- Task goal -
Return the lines below that carry the word "valve".

- Dataset entries -

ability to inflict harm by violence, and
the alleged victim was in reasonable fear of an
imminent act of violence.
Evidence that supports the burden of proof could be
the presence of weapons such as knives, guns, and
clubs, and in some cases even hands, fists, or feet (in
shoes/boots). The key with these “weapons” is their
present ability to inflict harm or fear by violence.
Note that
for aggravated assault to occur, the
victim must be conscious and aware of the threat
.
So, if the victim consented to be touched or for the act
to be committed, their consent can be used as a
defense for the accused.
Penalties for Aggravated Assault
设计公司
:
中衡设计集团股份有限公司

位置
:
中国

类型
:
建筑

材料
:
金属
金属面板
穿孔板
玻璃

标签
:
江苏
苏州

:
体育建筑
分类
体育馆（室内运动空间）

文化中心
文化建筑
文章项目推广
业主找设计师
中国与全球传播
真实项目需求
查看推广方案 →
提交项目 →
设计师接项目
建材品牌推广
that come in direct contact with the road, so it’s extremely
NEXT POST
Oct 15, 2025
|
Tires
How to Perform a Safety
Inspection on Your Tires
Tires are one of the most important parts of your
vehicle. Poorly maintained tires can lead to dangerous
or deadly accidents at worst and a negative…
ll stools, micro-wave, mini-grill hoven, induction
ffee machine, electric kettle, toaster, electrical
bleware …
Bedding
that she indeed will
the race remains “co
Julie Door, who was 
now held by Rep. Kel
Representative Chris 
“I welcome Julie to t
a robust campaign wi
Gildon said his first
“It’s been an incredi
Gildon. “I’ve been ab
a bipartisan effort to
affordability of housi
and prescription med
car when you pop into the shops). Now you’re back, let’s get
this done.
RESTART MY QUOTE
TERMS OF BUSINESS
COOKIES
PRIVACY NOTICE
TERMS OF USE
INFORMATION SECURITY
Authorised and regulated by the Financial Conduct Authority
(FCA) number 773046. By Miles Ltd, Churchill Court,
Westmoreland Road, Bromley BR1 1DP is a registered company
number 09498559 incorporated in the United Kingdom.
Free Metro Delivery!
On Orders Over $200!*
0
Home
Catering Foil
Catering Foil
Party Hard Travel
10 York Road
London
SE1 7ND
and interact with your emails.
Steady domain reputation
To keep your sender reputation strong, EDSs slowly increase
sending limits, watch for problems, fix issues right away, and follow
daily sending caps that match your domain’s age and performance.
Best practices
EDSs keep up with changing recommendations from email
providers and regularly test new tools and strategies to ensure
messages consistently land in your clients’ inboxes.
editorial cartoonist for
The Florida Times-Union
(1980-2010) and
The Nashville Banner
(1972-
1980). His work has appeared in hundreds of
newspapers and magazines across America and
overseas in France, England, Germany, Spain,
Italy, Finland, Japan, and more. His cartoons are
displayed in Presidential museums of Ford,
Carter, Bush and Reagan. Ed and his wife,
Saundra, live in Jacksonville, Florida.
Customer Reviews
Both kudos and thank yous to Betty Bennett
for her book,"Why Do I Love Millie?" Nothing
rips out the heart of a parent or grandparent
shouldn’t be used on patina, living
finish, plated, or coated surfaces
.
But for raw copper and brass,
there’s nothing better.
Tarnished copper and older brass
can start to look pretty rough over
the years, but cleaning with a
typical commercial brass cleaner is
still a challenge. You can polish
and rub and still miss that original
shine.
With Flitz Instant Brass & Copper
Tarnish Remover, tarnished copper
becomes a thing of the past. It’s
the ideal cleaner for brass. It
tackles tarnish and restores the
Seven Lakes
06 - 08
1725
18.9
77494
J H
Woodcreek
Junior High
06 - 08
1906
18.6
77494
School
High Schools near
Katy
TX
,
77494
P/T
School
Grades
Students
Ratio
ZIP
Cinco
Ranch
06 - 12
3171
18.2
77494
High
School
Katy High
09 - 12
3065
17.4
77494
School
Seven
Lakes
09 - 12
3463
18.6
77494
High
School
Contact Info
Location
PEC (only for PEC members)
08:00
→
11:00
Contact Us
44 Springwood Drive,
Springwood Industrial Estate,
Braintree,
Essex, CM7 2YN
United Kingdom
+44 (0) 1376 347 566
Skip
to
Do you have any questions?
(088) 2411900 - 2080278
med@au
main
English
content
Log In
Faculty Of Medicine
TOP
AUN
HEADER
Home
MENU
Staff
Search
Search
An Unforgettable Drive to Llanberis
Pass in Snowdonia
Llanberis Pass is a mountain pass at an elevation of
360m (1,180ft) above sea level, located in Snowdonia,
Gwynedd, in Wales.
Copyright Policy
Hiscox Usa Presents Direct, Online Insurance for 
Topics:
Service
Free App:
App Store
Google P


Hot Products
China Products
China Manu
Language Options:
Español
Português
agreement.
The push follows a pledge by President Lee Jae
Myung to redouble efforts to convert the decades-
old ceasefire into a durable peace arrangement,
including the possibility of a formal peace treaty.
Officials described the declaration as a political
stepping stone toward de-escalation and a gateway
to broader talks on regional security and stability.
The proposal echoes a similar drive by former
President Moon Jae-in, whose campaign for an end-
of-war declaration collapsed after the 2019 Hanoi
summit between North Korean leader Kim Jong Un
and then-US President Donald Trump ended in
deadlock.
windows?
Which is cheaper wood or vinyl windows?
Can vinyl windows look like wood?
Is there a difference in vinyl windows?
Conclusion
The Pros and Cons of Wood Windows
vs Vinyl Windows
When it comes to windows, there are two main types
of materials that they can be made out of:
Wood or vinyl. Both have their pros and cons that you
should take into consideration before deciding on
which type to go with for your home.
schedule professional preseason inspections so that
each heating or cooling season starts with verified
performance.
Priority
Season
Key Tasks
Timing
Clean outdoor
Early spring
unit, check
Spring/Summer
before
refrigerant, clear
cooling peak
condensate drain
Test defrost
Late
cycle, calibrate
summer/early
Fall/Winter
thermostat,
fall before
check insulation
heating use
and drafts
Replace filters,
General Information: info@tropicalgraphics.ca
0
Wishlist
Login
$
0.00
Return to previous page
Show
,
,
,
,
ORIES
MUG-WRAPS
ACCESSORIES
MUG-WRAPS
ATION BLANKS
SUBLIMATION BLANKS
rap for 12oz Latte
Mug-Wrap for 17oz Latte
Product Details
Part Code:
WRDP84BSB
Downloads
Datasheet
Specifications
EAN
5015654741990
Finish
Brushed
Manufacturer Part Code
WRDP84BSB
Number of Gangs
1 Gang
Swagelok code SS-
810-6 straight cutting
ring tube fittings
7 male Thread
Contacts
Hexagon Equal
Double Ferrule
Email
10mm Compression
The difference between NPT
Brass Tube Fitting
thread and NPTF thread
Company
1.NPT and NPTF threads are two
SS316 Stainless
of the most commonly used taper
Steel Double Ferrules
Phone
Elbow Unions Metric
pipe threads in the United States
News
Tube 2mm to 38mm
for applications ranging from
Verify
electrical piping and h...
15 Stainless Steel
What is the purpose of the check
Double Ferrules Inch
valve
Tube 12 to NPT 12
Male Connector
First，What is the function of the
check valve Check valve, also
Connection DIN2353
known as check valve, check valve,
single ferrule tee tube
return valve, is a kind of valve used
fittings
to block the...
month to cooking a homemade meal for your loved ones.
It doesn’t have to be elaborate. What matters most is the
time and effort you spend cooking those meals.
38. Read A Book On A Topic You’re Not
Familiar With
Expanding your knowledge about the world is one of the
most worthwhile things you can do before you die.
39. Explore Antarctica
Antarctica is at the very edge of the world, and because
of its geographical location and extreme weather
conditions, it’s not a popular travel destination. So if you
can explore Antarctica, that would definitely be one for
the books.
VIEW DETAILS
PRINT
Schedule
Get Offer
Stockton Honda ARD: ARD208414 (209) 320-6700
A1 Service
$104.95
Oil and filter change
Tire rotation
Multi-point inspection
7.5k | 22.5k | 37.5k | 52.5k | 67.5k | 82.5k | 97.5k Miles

- Result of the task -
valve
check valve Check valve, also
known as check valve, check valve,
return valve, is a kind of valve used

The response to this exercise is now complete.